━━━ SUPPLIED TEXT

Date: April 24, 2025
| /s/ Jeffrey Likosar |
|---|
| Jeffrey Likosar |
| President, Corporate Development and Transformation, and Chief Financial Officer |
Document
Exhibit 32.1
ADT INC.
CERTIFICATION PURSUANT TO
18 U.S.C. SECTION 1350,
AS ADOPTED PURSUANT TO
SECTION 906 OF THE SARBANES-OXLEY ACT OF 2002
I, James D. DeVries, Chairman, President and Chief Executive Officer of ADT Inc. (the “Company”), do hereby certify, pursuant to 18 U.S.C. Section 1350, as adopted pursuant to Section 906 of the Sarbanes-Oxley Act of 2002, that to the best of my knowledge:
•the Quarterly Report on Form 10-Q of the Company for the quarter ended March 31, 2025 (the “Report”) fully complies with the requirements of Section 13(a) or 15(d) of the Securities Exchange Act of 1934; and
•information contained in the Report fairly presents, in all material respects, the financial condition and results of the operations of the Company.
| /s/ James D. DeVries |
|---|
| James D. DeVries |
| Chairman, President and Chief Executive Officer |
| April 24, 2025 |
The foregoing certification is being furnished as an exhibit to the Report pursuant to Item 601(b)(32) of Regulation S-K and Section 1350 of Title 18 of the United States Code and, accordingly, is not being filed with the U.S. Securities and Exchange Commission as part of the Report and is not to be incorporated by reference into any filing of the Company under the Securities Act of 1933 or the Securities Exchange Act of 1934 (whether made before or after the date of the Report, irrespective of any general incorporation language contained in such filing).

━━━━━━
━━━ DATA FOR ANALYSIS

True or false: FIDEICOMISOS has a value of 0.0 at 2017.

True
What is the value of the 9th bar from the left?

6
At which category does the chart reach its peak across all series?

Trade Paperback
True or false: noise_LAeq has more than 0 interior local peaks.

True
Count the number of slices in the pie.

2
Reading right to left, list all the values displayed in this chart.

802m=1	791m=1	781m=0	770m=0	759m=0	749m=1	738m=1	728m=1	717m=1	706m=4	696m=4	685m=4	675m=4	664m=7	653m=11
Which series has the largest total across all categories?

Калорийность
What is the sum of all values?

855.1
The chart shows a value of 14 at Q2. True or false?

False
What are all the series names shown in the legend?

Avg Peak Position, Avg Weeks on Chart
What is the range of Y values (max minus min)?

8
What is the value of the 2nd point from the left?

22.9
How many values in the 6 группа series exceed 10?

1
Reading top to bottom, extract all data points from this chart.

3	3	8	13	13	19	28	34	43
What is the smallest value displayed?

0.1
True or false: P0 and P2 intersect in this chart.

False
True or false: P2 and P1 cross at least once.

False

━━━━━━

WORK ORDER 1
Answer these about the ADT certification text:
(a) For which quarter-end is the Quarterly Report on Form 10-Q filed?
(b) What titles does James D. DeVries hold at ADT Inc.?
(c) Under which item of Regulation S-K is the certification furnished?
WORK ORDER 2
Continue the ADT certification text from the point where it stops.

TASK OUTPUT 1
(a) The quarter ended March 31, 2025.
(b) Chairman, President and Chief Executive Officer.
(c) Item 601(b)(32).

TASK OUTPUT 2
Document
Exhibit 32.2
ADT INC.
CERTIFICATION PURSUANT TO
18 U.S.C. SECTION 1350,
AS ADOPTED PURSUANT TO
SECTION 906 OF THE SARBANES-OXLEY ACT OF 2002
I, Jeffrey Likosar, President, Corporate Development and Transformation, and Chief Financial Officer of ADT Inc. (the “Company”), do hereby certify, pursuant to 18 U.S.C. Section 1350, as adopted pursuant to Section 906 of the Sarbanes-Oxley Act of 2002, that to the best of my knowledge:
•the Quarterly Report on Form 10-Q of the Company for the quarter ended March 31, 2025 (the “Report”) fully complies with the requirements of Section 13(a) or 15(d) of the Securities Exchange Act of 1934; and
•information contained in the Report fairly presents, in all material respects, the financial condition and results of the operations of the Company.
| /s/ Jeffrey Likosar |
|---|
| Jeffrey Likosar |
| President, Corporate Development and Transformation, and Chief Financial Officer |
| April 24, 2025 |
The foregoing certification is being furnished as an exhibit to the Report pursuant to Item 601(b)(32) of Regulation S-K and Section 1350 of Title 18 of the United States Code and, accordingly, is not being filed with the U.S. Securities and Exchange Commission as part of the Report and is not to be incorporated by reference into any filing of the Company under the Securities Act of 1933 or the Securities Exchange Act of 1934 (whether made before or after the date of the Report, irrespective of any general incorporation language contained in such filing).